MISVIL - Chapitre 107 - Parler à cœur ouvert
« Permets-moi d’être tout à fait honnête : je m’appelle Yue Wuhuan. »
Lorsque Song Qingshi se réveilla, il constata que la nuit était déjà bien avancée. Il observa un instant les aménagements de la chambre d’hôtes de la secte Tianwu, légèrement confus, se demandant où il se trouvait. Ce ne fut qu’en voyant que la lampe sur la table était faite d’une perle lumineuse produite par le Pavillon de la Technique céleste, et non d’une lampe à huile ou d’une bougie, qu’il reprit pleinement conscience.

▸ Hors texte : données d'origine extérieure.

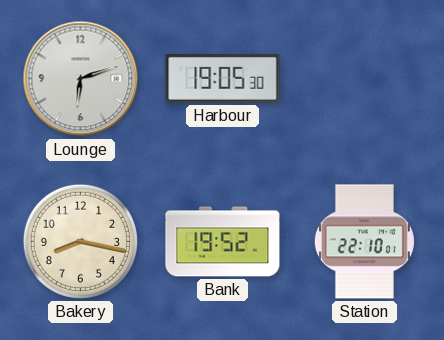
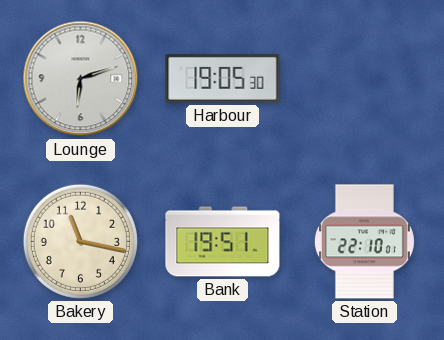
Bakery: 8:17 -> 11:17
Bank: 19:52 -> 19:51
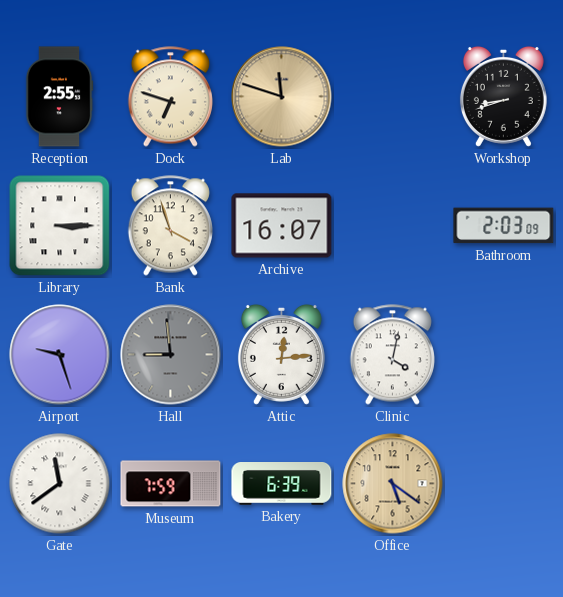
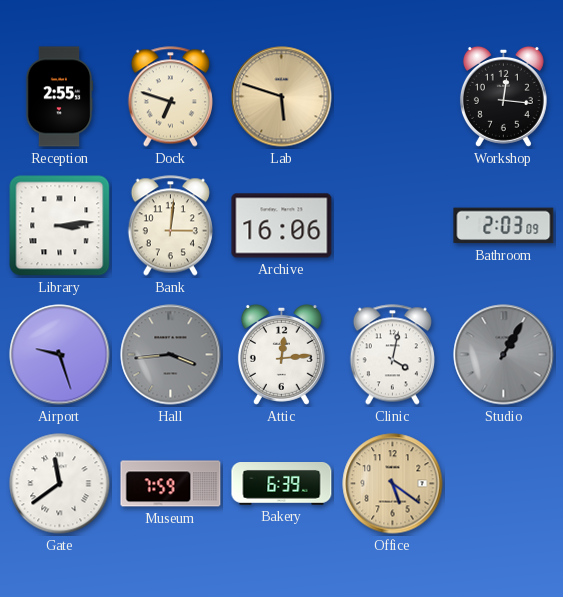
Lab: 11:48 -> 5:48
Workshop: 8:42 -> 12:16
Library: 3:15 -> 3:14
Bank: 3:57 -> 3:01
Archive: 16:07 -> 16:06
Hall: 8:59 -> 3:44
Studio: none -> 1:05
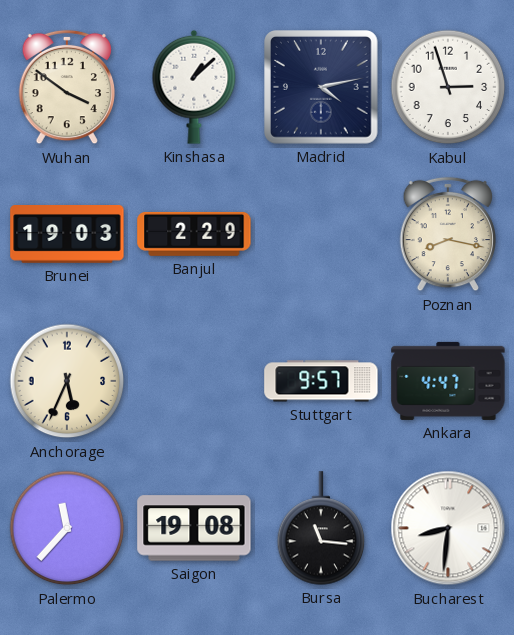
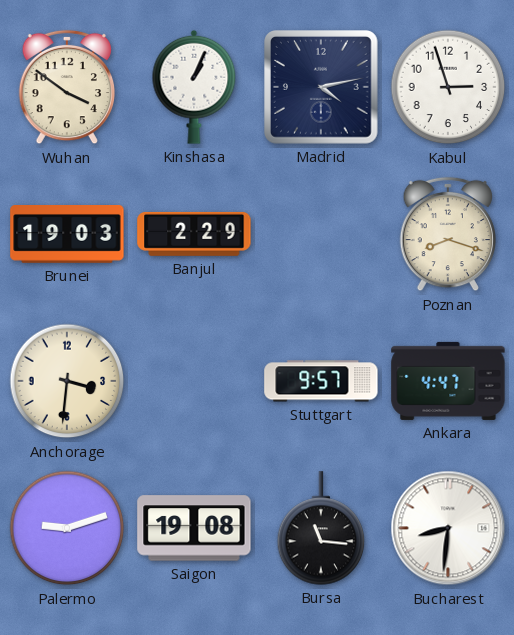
Kinshasa: 1:08 -> 1:04
Poznan: 8:17 -> 8:18
Anchorage: 5:34 -> 3:31
Palermo: 11:37 -> 9:12
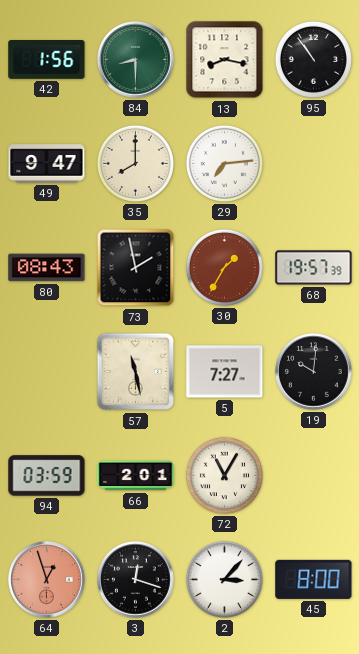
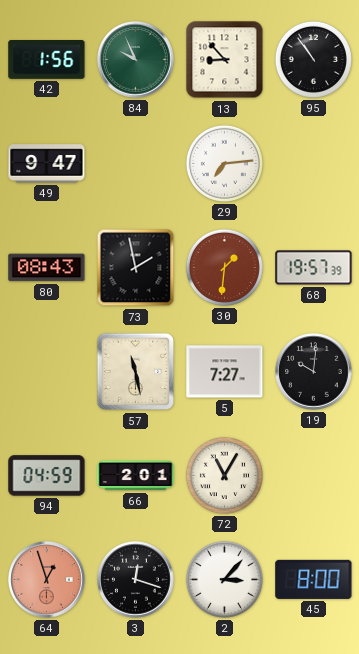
84: 8:30 -> 9:56
13: 8:17 -> 8:53
35: 8:00 -> none
30: 1:35 -> 1:31
94: 03:59 -> 04:59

Il sauta du lit avec inquiétude, pieds nus, cherchant autour de lui, jusqu’à ce qu’il aperçoive cet homme, vêtu d’une robe de soie rouge, assis nonchalamment sur la chaise longue près de la fenêtre. Son déguisement avait depuis longtemps disparu. La lumière de la lune se déversait sur son visage d’une beauté éblouissante. Dans ses yeux de phénix, d’un or sombre, brillait une noirceur profonde. Ses longs cheveux légèrement ondulés étaient attachés sans soin derrière ses oreilles. Le jeune homme d’autrefois avait disparu, sa silhouette était désormais bien plus grande...
C’était le Seigneur Feng, Mo Yuan, et aussi Wuhuan...
Song Qingshi s’approcha prudemment, trempa ses doigts dans le thé spirituel, voulant écrire sur la table pour poser une question.
« Tu peux déjà parler », dit l’homme, sorti de ses pensées en le voyant tenter d’écrire avec tant d’efforts.
Ce n’est qu’à cet instant que Song Qingshi réalisa qu’il n’était plus muet. Il s’exclama précipitamment à plusieurs reprises, s’exerçant à produire des sons. Il lui fallut un long moment pour retrouver l’usage de la parole, avant de murmurer timidement : « Wu... Wuhuan... »
Car il désirait prononcer ce seul nom.
Le Seigneur divin ne le nia pas cette fois. Il saisit doucement sa main et la serra dans la sienne.
« Pardonne-moi », dit Song Qingshi en reconnaissant ce geste familier. Il comprit que l’autre savait déjà ce qu’il avait fait dans la grande formation de Mo Yuan. Dans cette formation, il avait enduré la douleur émoussée de centaines d’échecs en menant ses missions jusqu’au bout. Maintenant que tout était terminé, il ressentait enfin toute la souffrance accumulée. D’abord un pincement sourd, puis une douleur de plus en plus aiguë, jusqu’au tréfonds de son être. Il gémit à plusieurs reprises, tenta de contenir les larmes qui montaient, mais en vain, avant de fondre en sanglots : « Je suis désolé, j’ai été trop stupide. J’ai essayé, vraiment, mais je n’arrivais pas à résoudre cette épreuve. Je suis désolé de t’avoir fait tant souffrir... »
Il pleurait à chaudes larmes, incapable de formuler des phrases cohérentes.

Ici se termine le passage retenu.